A spokesman for Mr McCormack said the minister was aware that a paper on community service flights was out for comment.
“We have been advised that the proposals being put forward by CASA are as a result of two fatal accidents and similar issues experienced in the United States who have already introduced stringent requirements around community service flights,” he said. “The comments will be considered by CASA before any decisions are taken on future requirements.”
According to a spokesman for Anthony Albanese, he would be meeting representatives of the Aircraft and Pilots Association of Australia in the near future to discuss the issue and get a better understanding of their concerns before commenting further.
He said that when it came to aviation policy, safety must be the number one concern.
Public consultation, which opened on December 18, closed on Thursday.
CASA said all feedback would inform the content of the final direction it took as the independent regulator.
In a statement it said it needed to be clear that the issue wasn’t about flying friends or relatives but was about flights brokered or organised by a third party.
Currently pilots conducting flights organised by Angel Flight and other providers operate aircraft to Private Pilot Licence standards.
Part of the suggested changes would make standards equivalent to those in the charter flight business.
“It is important to note that CASA has no regulatory oversight of Angel Flight, an organisation which acts as an intermediary between patients and pilots,” the statement read.
“Short of the organisations facilitating the flights voluntarily imposing safety enhancements themselves, CASA’s only regulatory option is to enhance minimum standards for pilots and their aircraft.
“CASA has had various discussions with the relevant organisations on opportunities to enhance safety standards including pilot education and safety awareness, since the most recent fatal accident involving a flight facilitated by Angel Flight in 2017.
“This tragic accident resulted in the deaths of three people, as did the accident that preceded it 2011.
“CASA believes that insufficient progress has been made on safety enhancements to date and that the safety benefits of the proposed direction will significantly outweigh any of the requirements that may be imposed.”
AOPA executive director, Benjamin Morgan reacted strongly to the statement, saying that everyone in the industry would like to see accidents stamped out but when the proposed changes were overlaid against the two accidents, none of the changes would have prevented them from occurring.
“What we know from the investigations is that both were due to pilot error and they were no fault of Angel Flight.
“If CASA were looking forward to put forward a host of recommendations that would directly prevent those kinds of accidents, we would support them.”
While CASA said it believed most pilots currently conducting community safety flights would meet the proposed new standards, it’s not a point of view shared by Angel Flight or the Aircraft Owners and Pilots Association.

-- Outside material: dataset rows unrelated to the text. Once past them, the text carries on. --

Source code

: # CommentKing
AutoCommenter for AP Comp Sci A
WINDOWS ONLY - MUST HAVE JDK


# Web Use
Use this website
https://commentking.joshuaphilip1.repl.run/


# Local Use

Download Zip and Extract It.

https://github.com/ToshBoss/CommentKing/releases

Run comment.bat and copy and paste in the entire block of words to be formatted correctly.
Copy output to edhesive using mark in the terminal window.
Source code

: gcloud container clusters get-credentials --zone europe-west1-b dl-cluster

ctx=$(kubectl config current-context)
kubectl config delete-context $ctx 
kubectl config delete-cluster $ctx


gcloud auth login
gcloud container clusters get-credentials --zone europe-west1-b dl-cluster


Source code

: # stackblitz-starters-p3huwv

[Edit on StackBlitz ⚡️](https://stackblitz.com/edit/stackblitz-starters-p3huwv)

CASA called on US examples to show it wasn’t alone in the challenge of finding the right balance between ensuring the community service could continue while providing an acceptable level of safety to passengers carried on community service flights.

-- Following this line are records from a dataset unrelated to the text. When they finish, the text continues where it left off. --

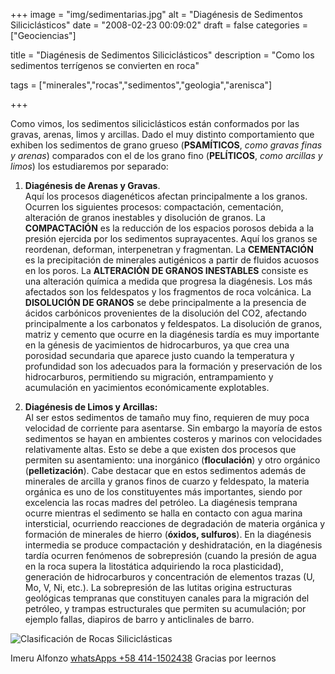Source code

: +++
image = "img/sedimentarias.jpg" 
alt = "Diagénesis de Sedimentos Siliciclásticos" 
date = "2008-02-23 00:09:02"
draft = false 
categories = ["Geociencias"] 

title = "Diagénesis de Sedimentos Siliciclásticos" 
description = "Como los sedimentos terrígenos se convierten en roca" 

tags = ["minerales","rocas","sedimentos","geologia","arenisca"] 

+++

Como vimos, los sedimentos siliciclásticos están conformados por las gravas, arenas, limos y arcillas. Dado el muy distinto comportamiento que exhiben los sedimentos de grano grueso (**PSAMÍTICOS**, *como gravas finas y arenas*) comparados con el de los grano fino (**PELÍTICOS**, *como arcillas y limos*) los estudiaremos por separado:

1. **Diagénesis de Arenas y Gravas**.  
Aquí los procesos diagenéticos afectan principalmente a los granos. Ocurren los siguientes procesos: compactación, cementación, alteración de granos inestables y disolución de granos. La **COMPACTACIÓN** es la reducción de los espacios porosos debida a la presión ejercida por los sedimentos suprayacentes. Aquí los granos se reordenan, deforman, interpenetran y fragmentan. La **CEMENTACIÓN** es la precipitación de minerales autigénicos a partir de fluidos acuosos en los poros. La **ALTERACIÓN DE GRANOS INESTABLES** consiste es una alteración química a medida que progresa la diagénesis. Los más afectados son los feldespatos y los fragmentos de roca volcánica. La **DISOLUCIÓN DE GRANOS** se debe principalmente a la presencia de ácidos carbónicos provenientes de la disolución del CO2, afectando principalmente a los carbonatos y feldespatos. La disolución de granos, matriz y cemento que ocurre en la diagénesis tardía es muy importante en la génesis de yacimientos de hidrocarburos, ya que crea una porosidad secundaria que aparece justo cuando la temperatura y profundidad son los adecuados para la formación y preservación de los hidrocarburos, permitiendo su migración, entrampamiento y acumulación en yacimientos económicamente explotables.

2. **Diagénesis de Limos y Arcillas:**  
Al ser estos sedimentos de tamaño muy fino, requieren de muy poca velocidad de corriente para asentarse. Sin embargo la mayoría de estos sedimentos se hayan en ambientes costeros y marinos con velocidades relativamente altas. Esto se debe a que existen dos procesos que permiten su asentamiento: una inorgánico (**floculación**) y otro orgánico (**pelletización**). Cabe destacar que en estos sedimentos además de minerales de arcilla y granos finos de cuarzo y feldespato, la materia orgánica es uno de los constituyentes más importantes, siendo por excelencia las rocas madres del petróleo. La diagénesis temprana ocurre mientras el sedimento se halla en contacto con agua marina intersticial, ocurriendo reacciones de degradación de materia orgánica y formación de minerales de hierro (**óxidos, sulfuros**). En la diagénesis intermedia se produce compactación y deshidratación, en la diagénesis tardía ocurren fenómenos de sobrepresión (cuando la presión de agua en la roca supera la litostática adquiriendo la roca plasticidad), generación de hidrocarburos y concentración de elementos trazas (U, Mo, V, Ni, etc.). La sobrepresión de las lutitas origina estructuras geológicas tempranas que constituyen canales para la migración del petróleo, y trampas estructurales que permiten su acumulación; por ejemplo fallas, diapiros de barro y anticlinales de barro.


![](/img/rocasClasticas.png "Clasificación de Rocas Siliciclásticas")

Imeru Alfonzo [whatsApps +58 414-1502438](https://wa.me/584141502438)
Gracias por leernos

Their National Transport Safety Bureau noted in 2010 that pilots involved in a number of accidents in charitable medical transport flights between 2007 and 2008 “did not provide passengers with the basic level of safety that passengers in these circumstances have a right to expect”.
“They went on to say that, ‘the passengers on board received only the level of safety that the individual pilot provided to them; no additional oversight, training, verification, or guidance was provided to these pilots…’,” CASA said.

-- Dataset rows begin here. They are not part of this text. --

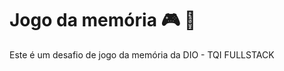 # Jogo da memória :video_game: :space_invader:

Este é um desafio de jogo da memória da DIO - TQI FULLSTACK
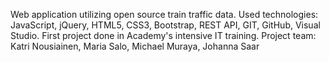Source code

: Web application utilizing open source train traffic data. 
Used technologies: JavaScript, jQuery, HTML5, CSS3, Bootstrap, REST API, GIT, GitHub, Visual Studio.
First project done in Academy's intensive IT training. Project team: Katri Nousiainen, Maria Salo, Michael Muraya, Johanna Saar

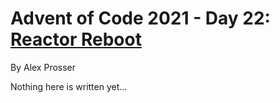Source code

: # Advent of Code 2021 - Day 22: [Reactor Reboot](https://adventofcode.com/2021/day/22)
By Alex Prosser

Nothing here is written yet...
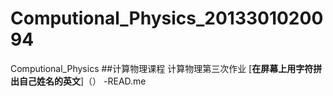 # Computional_Physics_2013301020094
Computional_Physics
##计算物理课程
计算物理第三次作业
  [**在屏幕上用字符拼出自己姓名的英文**]（）
-READ.me
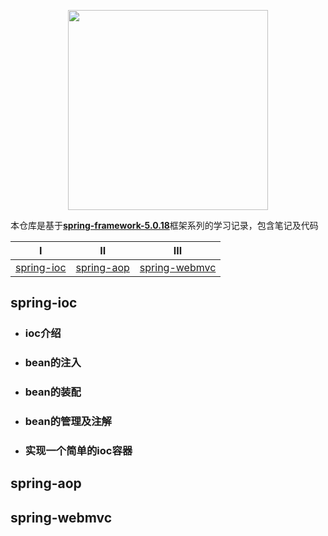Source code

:<p align="center">
  <img width="320" src="https://github.com/calebman/spring-note/blob/master/images/spring-note.svg">

本仓库是基于[**spring-framework-5.0.18**](https://github.com/spring-projects/spring-framework/tree/5.0.x)框架系列的学习记录，包含笔记及代码

</p>

| Ⅰ                         | Ⅱ                         | Ⅲ                               |
| ------------------------- | ------------------------- | ------------------------------- |
| [spring-ioc](#spring-ioc) | [spring-aop](#spring-aop) | [spring-webmvc](#spring-webmvc) |

## spring-ioc

- ### ioc介绍

- ### bean的注入

- ### bean的装配

- ### bean的管理及注解

- ### 实现一个简单的ioc容器

## spring-aop

## spring-webmvc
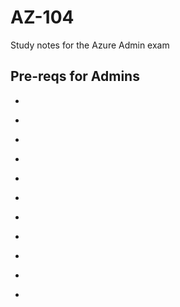 # AZ-104
Study notes for the Azure Admin exam
<h2>Pre-reqs for Admins</h2>
<p>
<ul>
<li></li></ul></p>

<p>
<ul>
<li></li></ul></p>

<p>
<ul>
<li></li></ul></p>

<p>
<ul>
<li></li></ul></p>


<p>
<ul>
<li></li></ul></p>


<p>
<ul>
<li></li></ul></p>


<p>
<ul>
<li></li></ul></p>

<p>
<ul>
<li></li></ul></p>


<p>
<ul>
<li></li></ul></p>


<p>
<ul>
<li></li></ul></p>



<p>
<ul>
<li></li></ul></p>
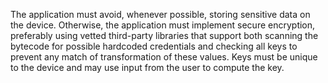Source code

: The application must avoid, whenever possible, storing sensitive data on the device. Otherwise, the application must implement secure encryption, preferably using vetted third-party libraries that support both scanning the bytecode for possible hardcoded credentials and checking all keys to prevent any match of transformation of these values. Keys must be unique to the device and may use input from the user to compute the key.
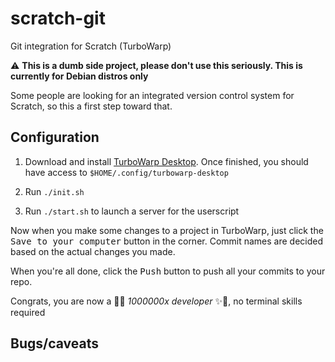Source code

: # scratch-git

Git integration for Scratch (TurboWarp)

⚠️ **This is a dumb side project, please don't use this seriously. This is currently for Debian distros only**

Some people are looking for an integrated version control system for Scratch, so this a first step toward that.

## Configuration

1. Download and install [TurboWarp Desktop](https://desktop.turbowarp.org/). Once finished, you should have access to `$HOME/.config/turbowarp-desktop`

2. Run `./init.sh`

3. Run `./start.sh` to launch a server for the userscript

Now when you make some changes to a project in TurboWarp, just click the <kbd>Save to your computer</kbd> button in the corner. Commit names are decided based on the actual changes you made.

When you're all done, click the <kbd>Push</kbd> button to push all your commits to your repo.

Congrats, you are now a 🦄✨ _1000000x developer_ ✨🦄, no terminal skills required

## Bugs/caveats
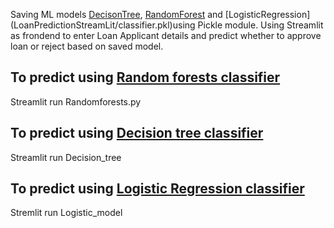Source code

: 
Saving ML models [DecisonTree](LoanPredictionStreamLit/classifier_dt.pkl), [RandomForest](LoanPredictionStreamLit/classifier_rf.pkl) and [LogisticRegression] (LoanPredictionStreamLit/classifier.pkl)using Pickle module.
Using Streamlit as frondend to enter Loan Applicant details and predict whether to approve loan or reject based on saved model.

## To predict using [Random forests classifier](LoanPredictionStreamLit/RandomForests.py)
Streamlit run Randomforests.py

## To predict using [Decision tree classifier](LoanPredictionStreamLit/Decision_tree.py)
Streamlit run Decision_tree

## To predict using [Logistic Regression classifier](LoanPredictionStreamLit/Logistic_model.py)
Stremlit run Logistic_model
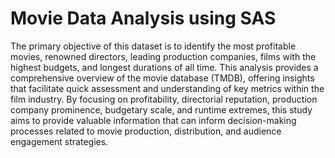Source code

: # Movie Data Analysis using SAS

The primary objective of this dataset is to identify the most profitable movies, renowned directors, leading production companies, films with the highest budgets, and longest durations of all time. This analysis provides a comprehensive overview of the movie database (TMDB), offering insights that facilitate quick assessment and understanding of key metrics within the film industry. By focusing on profitability, directorial reputation, production company prominence, budgetary scale, and runtime extremes, this study aims to provide valuable information that can inform decision-making processes related to movie production, distribution, and audience engagement strategies.
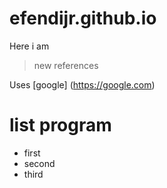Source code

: # efendijr.github.io
Here i am

> new references

Uses [google] (https://google.com)


# list program
- first
- second
- third
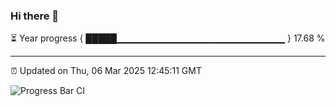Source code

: ### Hi there 👋

⏳ Year progress { █████▁▁▁▁▁▁▁▁▁▁▁▁▁▁▁▁▁▁▁▁▁▁▁▁▁ } 17.68 %

---

⏰ Updated on Thu, 06 Mar 2025 12:45:11 GMT

![Progress Bar CI](https://github.com/ZhaoGui/ZhaoGui/workflows/Progress%20Bar%20CI/badge.svg)
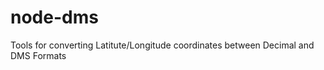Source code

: node-dms
========

Tools for converting Latitute/Longitude coordinates between Decimal and DMS Formats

In 2013 the US Federal Aviation Administration commented that “private pilots certificates are considered to be an entry level pilot’s licence (and) the purpose of the regulation is to limit the operations of private pilots commensurate to their certification level.”
The FAA issued a policy notice in 2013 recognising that the activity can be conducted safely if limits were applied to the organisations, pilots, and aircraft.
“The conditions and limitation imposed by the FAA are similar to those proposed by CASA as part of the consultation process and include: minimum pilot qualifications, requiring a second class medical certificate and imposing higher aircraft airworthiness requirements,” the CASA statement concluded.